BACKGROUND: The development of deep learning (DL) models for prostate segmentation on magnetic resonance imaging (MRI) depends on expert-annotated data and reliable baselines, which are often not publicly available. This limits both reproducibility and comparability.
METHODS: Prostate158 consists of 158 expert annotated biparametric 3T prostate MRIs comprising T2w sequences and diffusion-weighted sequences with apparent diffusion coefficient maps. Two U-ResNets trained for segmentation of anatomy (central gland, peripheral zone) and suspicious lesions for prostate cancer (PCa) with a PI-RADS score of >=4 served as baseline algorithms. Segmentation performance was evaluated using the Dice similarity coefficient (DSC), the Hausdorff distance (HD), and the average surface distance (ASD). The Wilcoxon test with Bonferroni correction was used to evaluate differences in performance. The generalizability of the baseline model was assessed using the open datasets Medical Segmentation Decathlon and PROSTATEx.

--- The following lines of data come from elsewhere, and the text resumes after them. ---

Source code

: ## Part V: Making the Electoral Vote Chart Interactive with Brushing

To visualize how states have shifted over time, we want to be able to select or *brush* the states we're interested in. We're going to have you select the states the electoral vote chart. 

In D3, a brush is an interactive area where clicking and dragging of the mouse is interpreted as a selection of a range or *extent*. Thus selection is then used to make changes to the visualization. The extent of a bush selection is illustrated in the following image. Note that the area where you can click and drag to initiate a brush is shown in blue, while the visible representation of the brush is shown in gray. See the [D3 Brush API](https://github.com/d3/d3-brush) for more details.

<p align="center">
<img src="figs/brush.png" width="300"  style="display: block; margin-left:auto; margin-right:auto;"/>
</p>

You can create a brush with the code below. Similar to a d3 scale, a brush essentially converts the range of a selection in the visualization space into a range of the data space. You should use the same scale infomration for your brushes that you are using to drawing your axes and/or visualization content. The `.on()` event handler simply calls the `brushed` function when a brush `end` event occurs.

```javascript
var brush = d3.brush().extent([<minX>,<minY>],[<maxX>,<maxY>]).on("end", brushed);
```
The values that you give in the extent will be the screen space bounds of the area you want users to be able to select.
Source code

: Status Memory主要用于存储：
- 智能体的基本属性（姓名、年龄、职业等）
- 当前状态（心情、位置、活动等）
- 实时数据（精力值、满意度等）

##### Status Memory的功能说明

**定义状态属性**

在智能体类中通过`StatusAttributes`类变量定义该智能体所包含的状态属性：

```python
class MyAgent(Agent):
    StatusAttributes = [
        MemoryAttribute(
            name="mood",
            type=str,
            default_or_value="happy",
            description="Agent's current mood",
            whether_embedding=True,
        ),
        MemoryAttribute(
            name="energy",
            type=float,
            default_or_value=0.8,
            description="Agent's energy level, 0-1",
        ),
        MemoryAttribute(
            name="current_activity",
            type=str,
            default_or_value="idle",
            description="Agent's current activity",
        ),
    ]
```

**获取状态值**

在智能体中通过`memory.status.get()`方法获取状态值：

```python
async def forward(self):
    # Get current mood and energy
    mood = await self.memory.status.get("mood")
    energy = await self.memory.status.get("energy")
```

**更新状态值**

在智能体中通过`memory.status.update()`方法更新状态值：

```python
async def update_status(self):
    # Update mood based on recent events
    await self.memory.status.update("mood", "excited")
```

RESULTS: Compared to Reader 1, the models achieved a DSC/HD/ASD of 0.88/18.3/2.2 for the central gland, 0.75/22.8/1.9 for the peripheral zone, and 0.45/36.7/17.4 for PCa. Compared with Reader 2, the DSC/HD/ASD were 0.88/17.5/2.6 for the central gland, 0.73/33.2/1.9 for the peripheral zone, and 0.4/39.5/19.1 for PCa. Interrater agreement measured in DSC/HD/ASD was 0.87/11.1/1.0 for the central gland, 0.75/15.8/0.74 for the peripheral zone, and 0.6/18.8/5.5 for PCa. Segmentation performances on the Medical Segmentation Decathlon and PROSTATEx were 0.82/22.5/3.4; 0.86/18.6/2.5 for the central gland, and 0.64/29.2/4.7; 0.71/26.3/2.2 for the peripheral zone.
CONCLUSIONS: We provide an openly accessible, expert-annotated 3T dataset of prostate MRI and a reproducible benchmark to foster the development of prostate segmentation algorithms.